Big Blue Swinging a Big Stick

Leads Pack in Cloud Patents. But What Does Alice Say?

IBM is leading the pack in developing cloud patents, according to a recent piece in Computerworld. But is the outlook sunny?

IBM is touting its fat IP portfolio, indeed. That’s (count ‘em) 7,534 patents in 2014 alone. Microsoft won 2,829 in the same period, Amazon 745. But IBM is getting flattened in the market right now, after being a market darling between about 2004 and 2011 or so.

Could IBM be expending too much energy on the IP portfolio? I doubt it. Their strategy has been quantity over quality and it still is. Which gets me thinking: maybe there are some positive effects of Alice after all.

Patent preparation and prosecution, especially in the technology space, has become commoditized during the past 15 years. Many technology companies focused on quantity over quality. They used their stacks and stacks of patents to drop a heavy anvil on anyone who dared to assert a patent against them, or in cross-licensing where few of the actors read each of the patents exchanged.

Then along came Alice, and some other similarly leaning precedents, including Bilski (which feels like ancient history now).

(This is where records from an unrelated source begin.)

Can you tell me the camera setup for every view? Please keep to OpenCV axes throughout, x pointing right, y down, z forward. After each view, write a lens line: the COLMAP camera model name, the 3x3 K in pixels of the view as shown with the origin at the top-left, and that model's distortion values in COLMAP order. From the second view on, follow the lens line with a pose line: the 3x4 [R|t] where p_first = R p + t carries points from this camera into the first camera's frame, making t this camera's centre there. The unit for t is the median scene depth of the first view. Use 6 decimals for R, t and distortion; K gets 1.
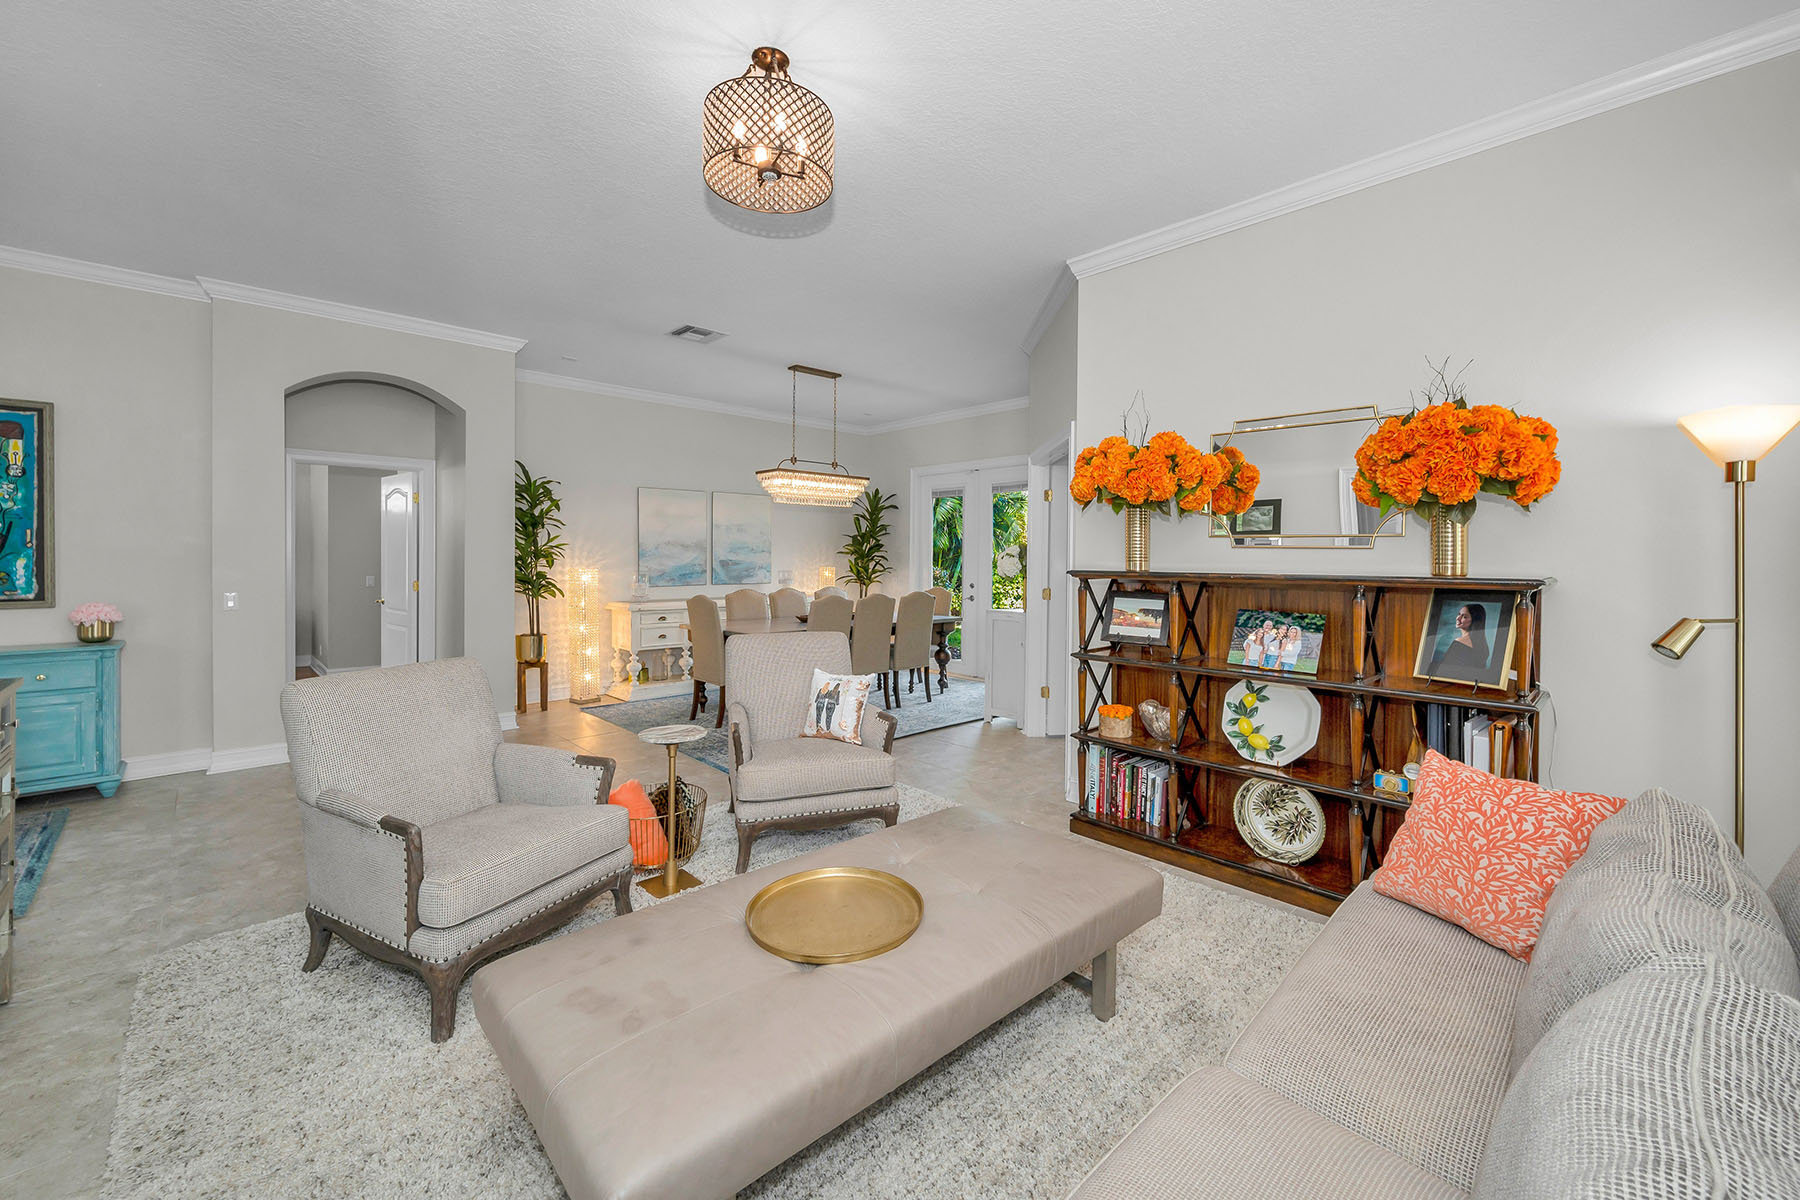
lens RADIAL K [[720.7, 0, 896.4], [0, 720.7, 547.1], [0, 0, 1]] dist [-0.000219, -0.000132]
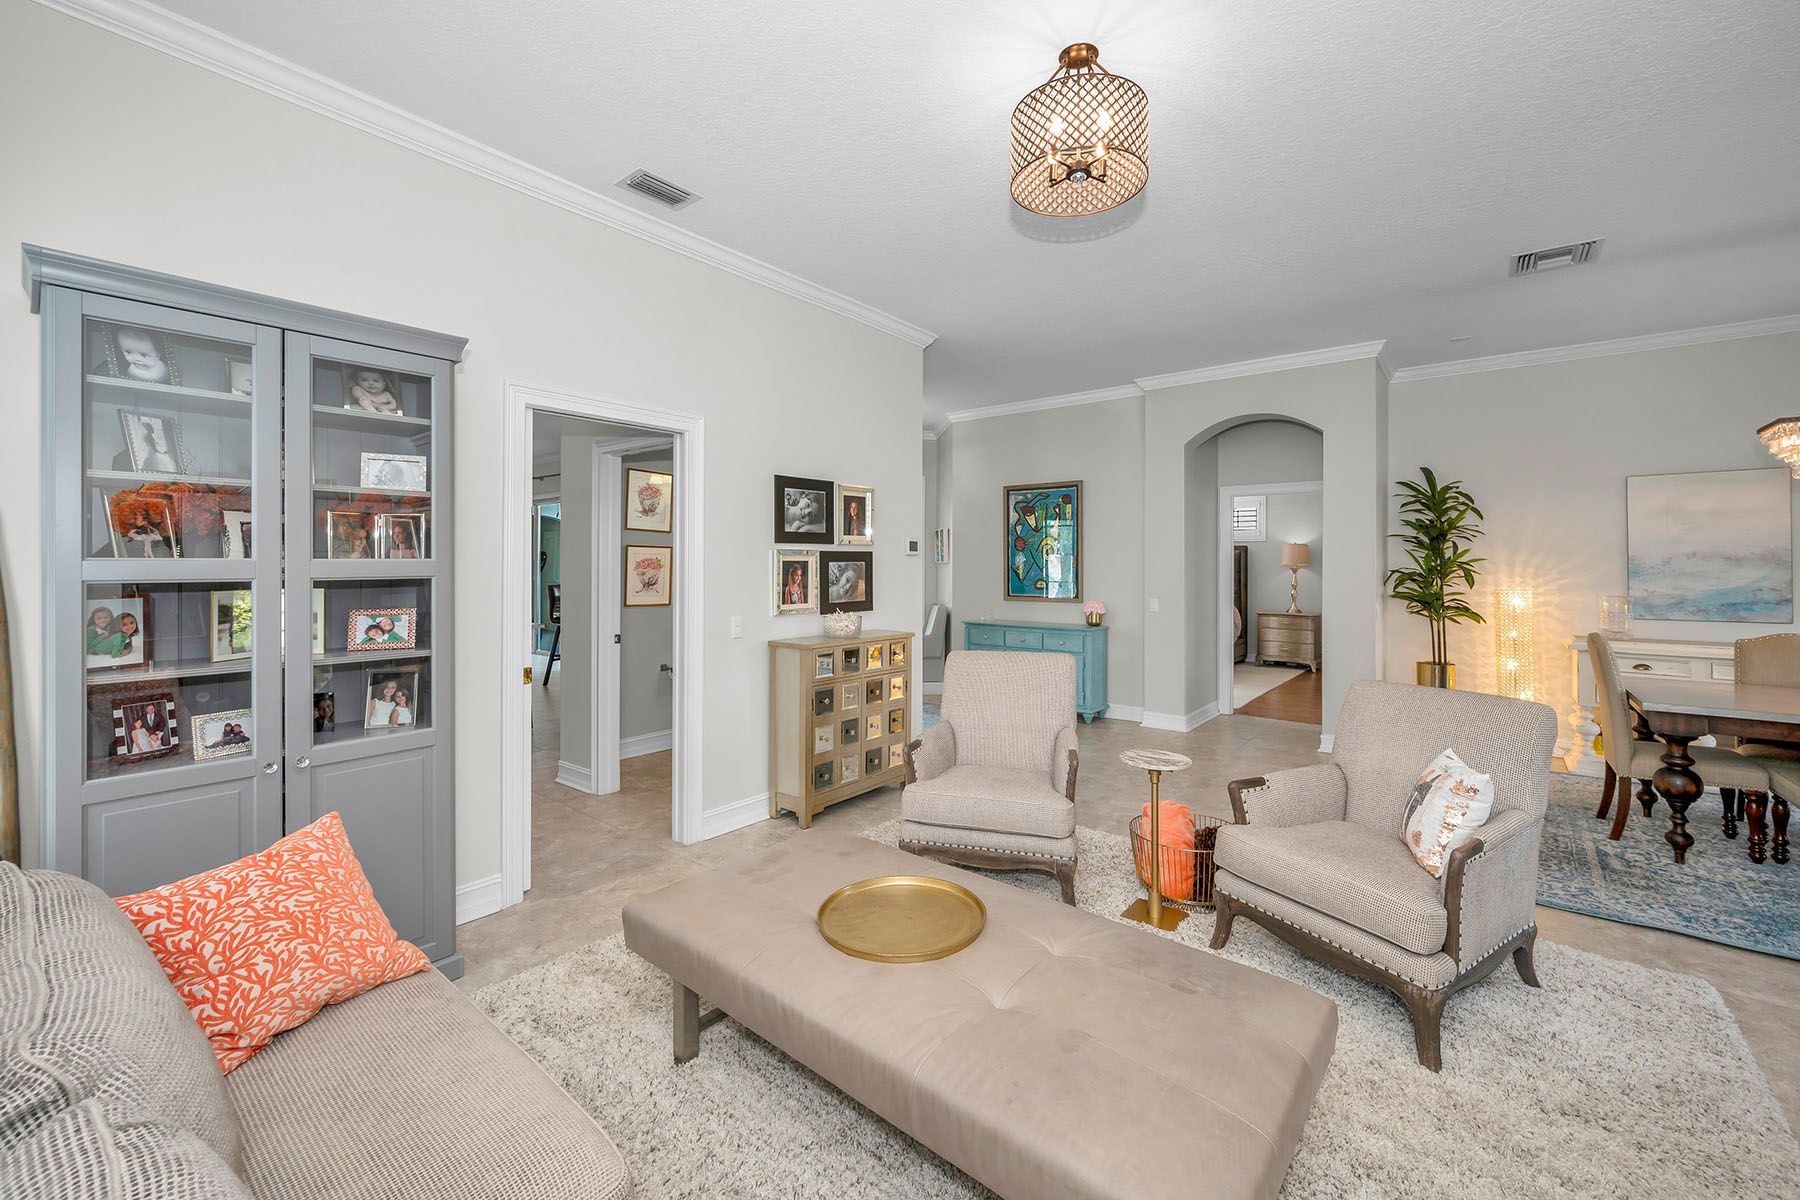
lens RADIAL K [[722.0, 0, 925.1], [0, 722.0, 565.4], [0, 0, 1]] dist [0.001529, 0.000236]
pose [[0.143721, -0.006623, -0.989596, 0.266429], [0.008939, 0.999945, -0.005394, 0.001549], [0.989578, -0.008071, 0.143772, 0.248534]]
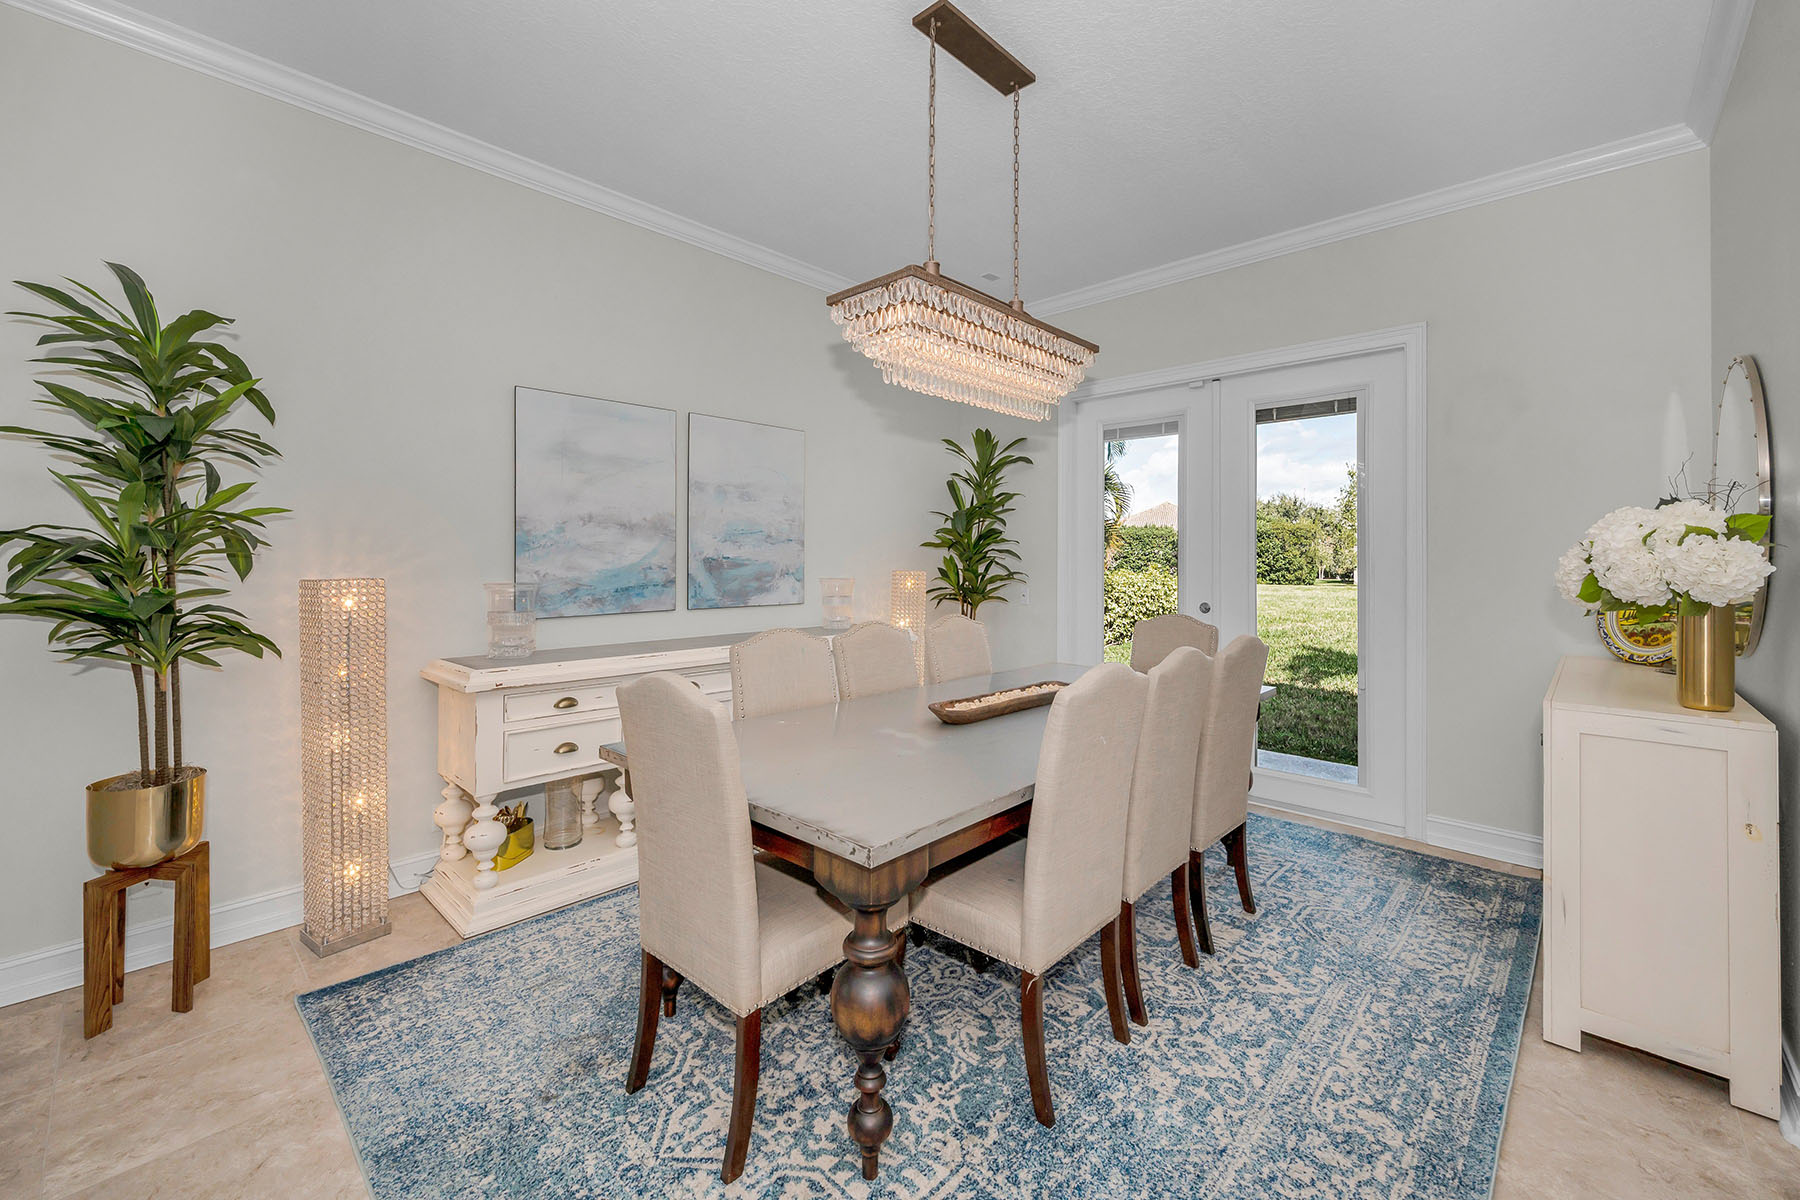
lens RADIAL K [[738.8, 0, 906.2], [0, 738.8, 549.9], [0, 0, 1]] dist [0.000611, 0.000056]
pose [[0.998244, 0.004284, 0.059074, -0.170027], [-0.004657, 0.999970, 0.006183, 0.011517], [-0.059045, -0.006447, 0.998234, 0.612698]]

And guess what? It’s not as easy to draft a commodity patent as it once was. At least, not a valid one.

That said, drafting a valid technology or even software patent is not impossible. None of the case law prohibits such patent coverage. It just takes some skill in prosecution. Maybe the “art of patent prosecution” is being resurrected. Maybe the patents that will issue from this newly reinvigorated technical art will be stronger and better able to withstand validity challenges.

All this would be good for patent law, for innovation, and the economy. That may be some time away, though, because IBM’s 7,500+ patents in 2014 speak otherwise.